§ DIRECTIONS
Please recast the listing below as a numbered list, skipping blank lines and leaving the pictures out.
• • • • •
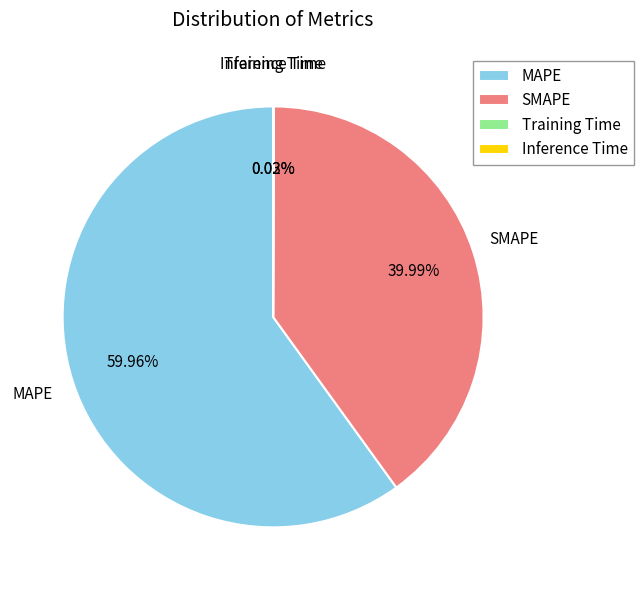

What is the largest slice in the pie chart?

MAPE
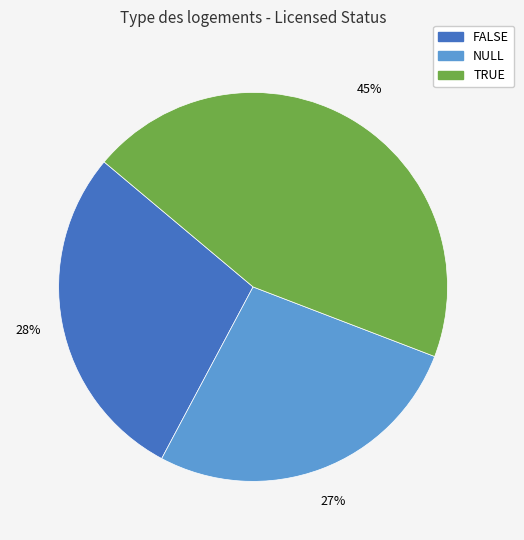

To the nearest percent, what portion does TRUE represent?

45%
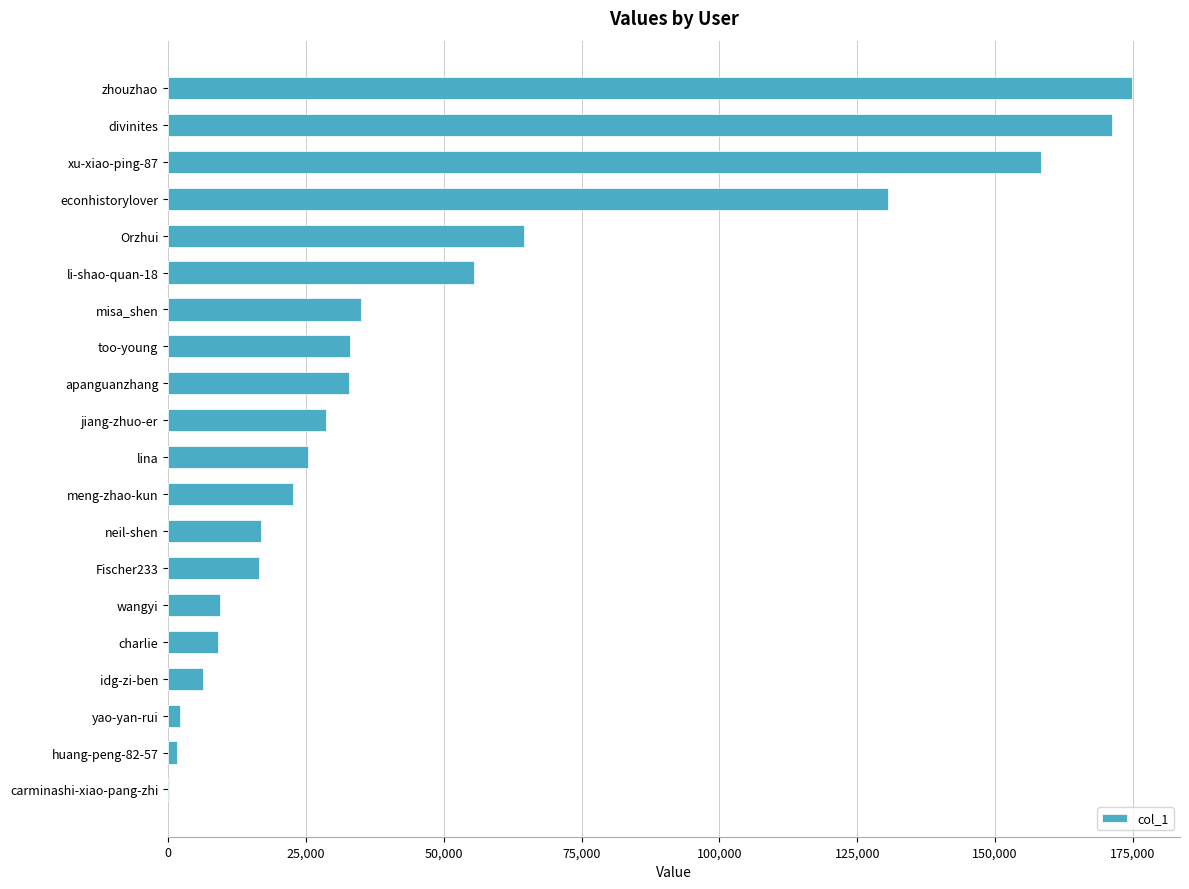

The chart shows a value of 278778 at divinites. True or false?

False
• • • • •
§ PROBLEM SOLUTION
1. What is the largest slice in the pie chart?
2. MAPE
3. To the nearest percent, what portion does TRUE represent?
4. 45%
5. The chart shows a value of 278778 at divinites. True or false?
6. False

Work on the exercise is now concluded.